*** Task inputs ***

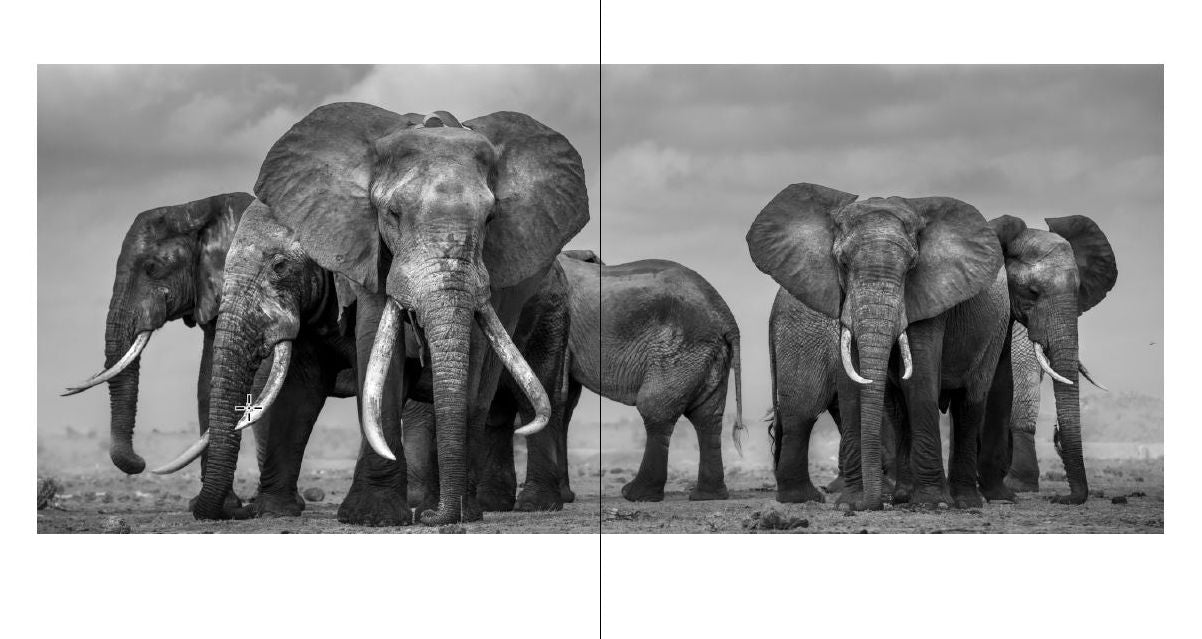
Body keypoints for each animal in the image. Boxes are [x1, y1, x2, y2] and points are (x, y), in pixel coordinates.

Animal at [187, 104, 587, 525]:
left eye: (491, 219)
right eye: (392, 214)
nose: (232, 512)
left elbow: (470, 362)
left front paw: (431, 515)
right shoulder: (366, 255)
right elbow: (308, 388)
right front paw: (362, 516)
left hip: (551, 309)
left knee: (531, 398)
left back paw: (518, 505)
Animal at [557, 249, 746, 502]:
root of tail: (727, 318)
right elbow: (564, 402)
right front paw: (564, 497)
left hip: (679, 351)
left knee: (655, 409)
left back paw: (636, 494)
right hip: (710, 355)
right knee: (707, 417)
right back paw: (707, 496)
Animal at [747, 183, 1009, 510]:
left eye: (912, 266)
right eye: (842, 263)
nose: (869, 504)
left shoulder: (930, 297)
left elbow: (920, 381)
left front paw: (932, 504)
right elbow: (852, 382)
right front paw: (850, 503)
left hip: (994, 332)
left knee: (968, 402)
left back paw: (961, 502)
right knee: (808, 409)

*** End of Task inputs ***
*** Task inputs ***

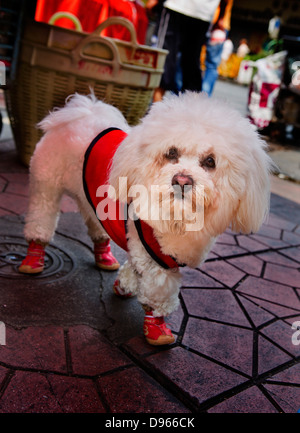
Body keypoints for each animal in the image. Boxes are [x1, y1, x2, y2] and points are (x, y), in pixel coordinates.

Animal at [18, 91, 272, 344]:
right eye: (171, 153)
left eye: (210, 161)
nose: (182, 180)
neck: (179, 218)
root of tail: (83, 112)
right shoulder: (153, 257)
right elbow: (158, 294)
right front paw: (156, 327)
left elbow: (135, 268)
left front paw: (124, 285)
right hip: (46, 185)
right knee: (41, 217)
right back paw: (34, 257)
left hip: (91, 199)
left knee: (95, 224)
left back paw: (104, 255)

*** End of Task inputs ***

Directions: Would you output, from the records above, exactly the run of lines that starts at the line containing "right knee: (41, 217)" and ends at the line containing "left back paw: (104, 255)", and only that run?

Output:
right knee: (41, 217)
right back paw: (34, 257)
left hip: (91, 199)
left knee: (95, 224)
left back paw: (104, 255)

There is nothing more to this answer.